First edition of this enlightening study in gender relations, from the library of Justice Ruth Bader Ginsburg with her ownership stamp to the front free endpaper. Octavo, original pictorial wrappers. Association copy, inscribed by the author on the title page, “March 25, 1996. With all best wishes, Elizabeth Aries.” American lawyer and jurist Ruth Bader Ginsburg served as an associate justice of the Supreme Court of the United States from 1993 until her death in 2020 and was responsible for some of the most eventful legal decisions of the past half-century. Nominated by President Bill Clinton in 1993 to replace retiring justice Byron White, Ginsburg became the first Jewish woman and the second woman to serve on the Court, after Sandra Day O’Connor. Ginsburg spent much of her legal career as an advocate for gender equality and women’s rights, winning many arguments before the Supreme Court. During her tenure as associate justice of the Supreme Court, Ginsburg received attention for her fiery and passionate dissents that reflected liberal views of the law. She was popularly dubbed “the Notorious R.B.G.”, a moniker she later embraced. She authored several important majority opinions related to gender discrimination, voting rights, and affirmative action in cases such as United States v. Virginia (1996) which struck down the Virginia Military Institute’s  male-only admissions policy as violating the Equal Protection Clause of the Fourteenth Amendment, Olmstead v. L.C. (1999) in which the Court ruled that mental illness is a form of disability covered under the Americans with Disabilities Act of 1990, and Friends of the Earth, Inc. v. Laidlaw Environmental Services, Inc. (2000) in which the Court held that residents have standing to seek fines for an industrial polluter that affected their interests and that is able to continue doing so. In near fine condition. Housed in a custom half morocco clamshell box.

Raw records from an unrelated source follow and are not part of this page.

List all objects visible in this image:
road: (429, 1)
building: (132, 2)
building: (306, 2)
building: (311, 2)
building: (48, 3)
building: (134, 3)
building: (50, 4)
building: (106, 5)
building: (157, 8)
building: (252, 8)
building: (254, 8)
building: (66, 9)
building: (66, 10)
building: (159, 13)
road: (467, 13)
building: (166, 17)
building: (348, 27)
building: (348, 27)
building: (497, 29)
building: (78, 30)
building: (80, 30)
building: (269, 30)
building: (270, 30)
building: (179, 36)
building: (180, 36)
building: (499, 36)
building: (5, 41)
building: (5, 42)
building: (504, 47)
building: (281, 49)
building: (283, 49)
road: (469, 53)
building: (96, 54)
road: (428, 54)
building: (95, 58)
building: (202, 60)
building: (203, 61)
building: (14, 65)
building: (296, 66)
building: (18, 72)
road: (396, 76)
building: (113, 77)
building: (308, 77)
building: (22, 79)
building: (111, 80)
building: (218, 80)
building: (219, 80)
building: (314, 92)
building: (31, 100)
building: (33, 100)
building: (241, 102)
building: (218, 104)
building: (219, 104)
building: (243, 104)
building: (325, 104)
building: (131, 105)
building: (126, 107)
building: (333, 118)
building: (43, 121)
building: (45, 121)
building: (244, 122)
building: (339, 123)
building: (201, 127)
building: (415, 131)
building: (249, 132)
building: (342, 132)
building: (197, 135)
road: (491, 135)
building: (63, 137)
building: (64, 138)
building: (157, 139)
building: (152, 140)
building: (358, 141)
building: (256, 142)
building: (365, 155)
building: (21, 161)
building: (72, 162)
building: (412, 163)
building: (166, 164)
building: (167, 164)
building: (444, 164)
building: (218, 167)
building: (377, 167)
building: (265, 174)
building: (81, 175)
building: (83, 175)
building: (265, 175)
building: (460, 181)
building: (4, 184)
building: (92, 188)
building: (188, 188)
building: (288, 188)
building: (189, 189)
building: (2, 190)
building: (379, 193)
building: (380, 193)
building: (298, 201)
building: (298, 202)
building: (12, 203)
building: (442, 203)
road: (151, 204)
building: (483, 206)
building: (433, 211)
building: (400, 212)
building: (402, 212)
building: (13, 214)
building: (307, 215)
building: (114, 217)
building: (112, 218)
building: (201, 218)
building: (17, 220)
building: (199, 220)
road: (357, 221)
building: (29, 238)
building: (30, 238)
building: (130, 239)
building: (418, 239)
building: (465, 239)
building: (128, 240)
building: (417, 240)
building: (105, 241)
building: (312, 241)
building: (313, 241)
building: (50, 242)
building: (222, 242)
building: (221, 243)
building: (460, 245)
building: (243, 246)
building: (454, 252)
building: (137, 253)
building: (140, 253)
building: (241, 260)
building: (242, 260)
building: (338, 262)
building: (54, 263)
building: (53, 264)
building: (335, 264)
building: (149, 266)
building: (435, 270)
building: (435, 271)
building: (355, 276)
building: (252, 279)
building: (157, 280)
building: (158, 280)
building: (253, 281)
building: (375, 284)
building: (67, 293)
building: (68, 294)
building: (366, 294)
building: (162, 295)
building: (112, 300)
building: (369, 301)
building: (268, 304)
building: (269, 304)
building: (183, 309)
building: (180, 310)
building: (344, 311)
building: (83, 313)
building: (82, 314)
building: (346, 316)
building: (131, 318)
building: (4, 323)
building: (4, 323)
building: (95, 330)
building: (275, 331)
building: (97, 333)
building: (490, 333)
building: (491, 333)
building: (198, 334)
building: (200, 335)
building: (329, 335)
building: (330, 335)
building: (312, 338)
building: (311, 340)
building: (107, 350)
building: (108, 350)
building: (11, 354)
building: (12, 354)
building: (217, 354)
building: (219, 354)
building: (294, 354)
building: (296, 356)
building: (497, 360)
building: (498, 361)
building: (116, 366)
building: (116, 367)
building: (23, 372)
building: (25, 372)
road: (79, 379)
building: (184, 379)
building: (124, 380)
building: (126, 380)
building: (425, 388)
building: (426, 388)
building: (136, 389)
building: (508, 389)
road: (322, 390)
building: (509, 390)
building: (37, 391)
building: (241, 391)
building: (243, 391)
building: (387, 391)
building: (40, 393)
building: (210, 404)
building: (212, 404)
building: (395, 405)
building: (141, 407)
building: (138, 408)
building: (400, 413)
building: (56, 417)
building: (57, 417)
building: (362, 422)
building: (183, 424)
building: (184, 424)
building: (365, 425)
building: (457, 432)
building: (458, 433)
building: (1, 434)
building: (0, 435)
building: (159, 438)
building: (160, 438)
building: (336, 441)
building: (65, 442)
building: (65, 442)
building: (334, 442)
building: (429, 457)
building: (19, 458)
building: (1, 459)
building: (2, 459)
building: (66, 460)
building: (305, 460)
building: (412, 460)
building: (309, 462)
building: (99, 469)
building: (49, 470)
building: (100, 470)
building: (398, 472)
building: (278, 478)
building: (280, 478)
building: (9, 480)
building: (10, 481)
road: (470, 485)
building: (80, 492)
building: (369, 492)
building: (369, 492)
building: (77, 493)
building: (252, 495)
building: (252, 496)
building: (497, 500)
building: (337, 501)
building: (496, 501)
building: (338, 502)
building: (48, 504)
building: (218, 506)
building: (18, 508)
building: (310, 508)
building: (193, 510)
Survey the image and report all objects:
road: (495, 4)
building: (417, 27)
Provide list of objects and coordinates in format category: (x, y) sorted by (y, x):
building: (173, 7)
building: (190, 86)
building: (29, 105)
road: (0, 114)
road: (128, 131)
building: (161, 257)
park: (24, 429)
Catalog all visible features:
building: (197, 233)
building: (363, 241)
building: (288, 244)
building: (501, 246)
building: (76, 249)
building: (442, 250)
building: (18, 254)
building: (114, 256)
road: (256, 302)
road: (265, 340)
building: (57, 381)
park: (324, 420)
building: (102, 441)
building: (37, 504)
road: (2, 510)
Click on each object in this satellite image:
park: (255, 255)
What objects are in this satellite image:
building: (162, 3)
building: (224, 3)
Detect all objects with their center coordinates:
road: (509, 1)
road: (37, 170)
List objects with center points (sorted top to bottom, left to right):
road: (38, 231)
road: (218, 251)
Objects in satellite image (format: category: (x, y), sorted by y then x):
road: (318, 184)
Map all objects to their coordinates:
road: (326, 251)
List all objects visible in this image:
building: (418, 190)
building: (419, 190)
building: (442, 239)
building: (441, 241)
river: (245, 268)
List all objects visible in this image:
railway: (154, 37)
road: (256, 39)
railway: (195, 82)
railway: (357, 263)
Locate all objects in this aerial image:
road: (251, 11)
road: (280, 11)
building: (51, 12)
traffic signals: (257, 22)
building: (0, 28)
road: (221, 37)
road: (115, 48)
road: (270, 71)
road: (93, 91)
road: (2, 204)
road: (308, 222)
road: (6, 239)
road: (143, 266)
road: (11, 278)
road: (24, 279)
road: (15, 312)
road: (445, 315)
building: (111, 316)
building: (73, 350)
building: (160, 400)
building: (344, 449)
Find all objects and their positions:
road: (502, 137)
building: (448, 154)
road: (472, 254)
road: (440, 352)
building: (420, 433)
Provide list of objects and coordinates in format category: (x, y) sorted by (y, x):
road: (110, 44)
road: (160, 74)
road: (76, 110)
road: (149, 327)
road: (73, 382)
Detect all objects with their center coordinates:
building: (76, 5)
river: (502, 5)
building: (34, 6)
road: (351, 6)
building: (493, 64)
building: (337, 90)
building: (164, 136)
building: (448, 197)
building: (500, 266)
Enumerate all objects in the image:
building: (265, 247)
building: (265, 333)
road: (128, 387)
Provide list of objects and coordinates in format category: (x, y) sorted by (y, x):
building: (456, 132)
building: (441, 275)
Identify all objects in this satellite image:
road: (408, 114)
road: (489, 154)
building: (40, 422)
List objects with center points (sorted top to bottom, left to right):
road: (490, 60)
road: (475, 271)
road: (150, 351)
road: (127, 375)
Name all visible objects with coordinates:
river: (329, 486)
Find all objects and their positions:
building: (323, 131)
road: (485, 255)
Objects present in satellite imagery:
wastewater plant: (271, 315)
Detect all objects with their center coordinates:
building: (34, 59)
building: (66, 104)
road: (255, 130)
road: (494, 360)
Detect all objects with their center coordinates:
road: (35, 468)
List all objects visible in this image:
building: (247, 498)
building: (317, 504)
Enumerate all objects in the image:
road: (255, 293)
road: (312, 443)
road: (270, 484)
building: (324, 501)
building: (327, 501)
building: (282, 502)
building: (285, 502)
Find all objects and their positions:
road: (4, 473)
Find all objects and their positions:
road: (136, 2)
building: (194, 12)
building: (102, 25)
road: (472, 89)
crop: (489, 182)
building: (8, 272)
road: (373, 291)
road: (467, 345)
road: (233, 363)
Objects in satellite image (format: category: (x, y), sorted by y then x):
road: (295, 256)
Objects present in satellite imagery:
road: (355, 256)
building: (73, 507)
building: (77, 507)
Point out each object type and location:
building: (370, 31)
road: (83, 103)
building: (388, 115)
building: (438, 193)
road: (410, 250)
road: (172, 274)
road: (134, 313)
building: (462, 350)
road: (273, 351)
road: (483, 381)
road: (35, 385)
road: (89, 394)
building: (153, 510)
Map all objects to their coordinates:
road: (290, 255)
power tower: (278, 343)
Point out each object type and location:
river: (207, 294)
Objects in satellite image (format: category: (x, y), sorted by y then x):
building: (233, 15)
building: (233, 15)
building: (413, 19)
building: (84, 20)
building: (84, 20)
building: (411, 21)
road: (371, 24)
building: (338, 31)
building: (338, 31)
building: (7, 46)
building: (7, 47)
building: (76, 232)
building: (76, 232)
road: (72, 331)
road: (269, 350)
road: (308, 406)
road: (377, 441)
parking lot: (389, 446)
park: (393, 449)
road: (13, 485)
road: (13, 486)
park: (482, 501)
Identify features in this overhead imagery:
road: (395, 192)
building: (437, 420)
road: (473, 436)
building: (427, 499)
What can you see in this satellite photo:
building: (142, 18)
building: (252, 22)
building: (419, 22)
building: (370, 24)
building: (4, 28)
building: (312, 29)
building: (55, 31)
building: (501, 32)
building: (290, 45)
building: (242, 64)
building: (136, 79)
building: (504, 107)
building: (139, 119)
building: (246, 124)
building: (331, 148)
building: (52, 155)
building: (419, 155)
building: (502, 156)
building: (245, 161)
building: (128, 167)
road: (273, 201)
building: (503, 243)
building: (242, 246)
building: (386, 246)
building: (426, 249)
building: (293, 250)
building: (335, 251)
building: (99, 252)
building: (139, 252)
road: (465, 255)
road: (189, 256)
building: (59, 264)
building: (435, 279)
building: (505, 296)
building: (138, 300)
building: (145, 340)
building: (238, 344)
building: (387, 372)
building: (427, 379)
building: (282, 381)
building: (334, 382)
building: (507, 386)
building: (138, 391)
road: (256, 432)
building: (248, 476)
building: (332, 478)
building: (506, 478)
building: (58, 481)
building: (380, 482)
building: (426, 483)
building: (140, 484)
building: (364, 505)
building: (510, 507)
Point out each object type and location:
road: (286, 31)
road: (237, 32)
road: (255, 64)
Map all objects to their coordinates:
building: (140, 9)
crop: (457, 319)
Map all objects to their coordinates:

"Strongly held beliefs that men and women are essentially different in the way they think, interpret the world, and interact are problematic because they foster gender stereotypes, which help to sustain current realities and to keep inequalities in place. The stronger our beliefs that men and women are essentially different, the more firmly we will keep inequalities in place" (Elizabeth Aries).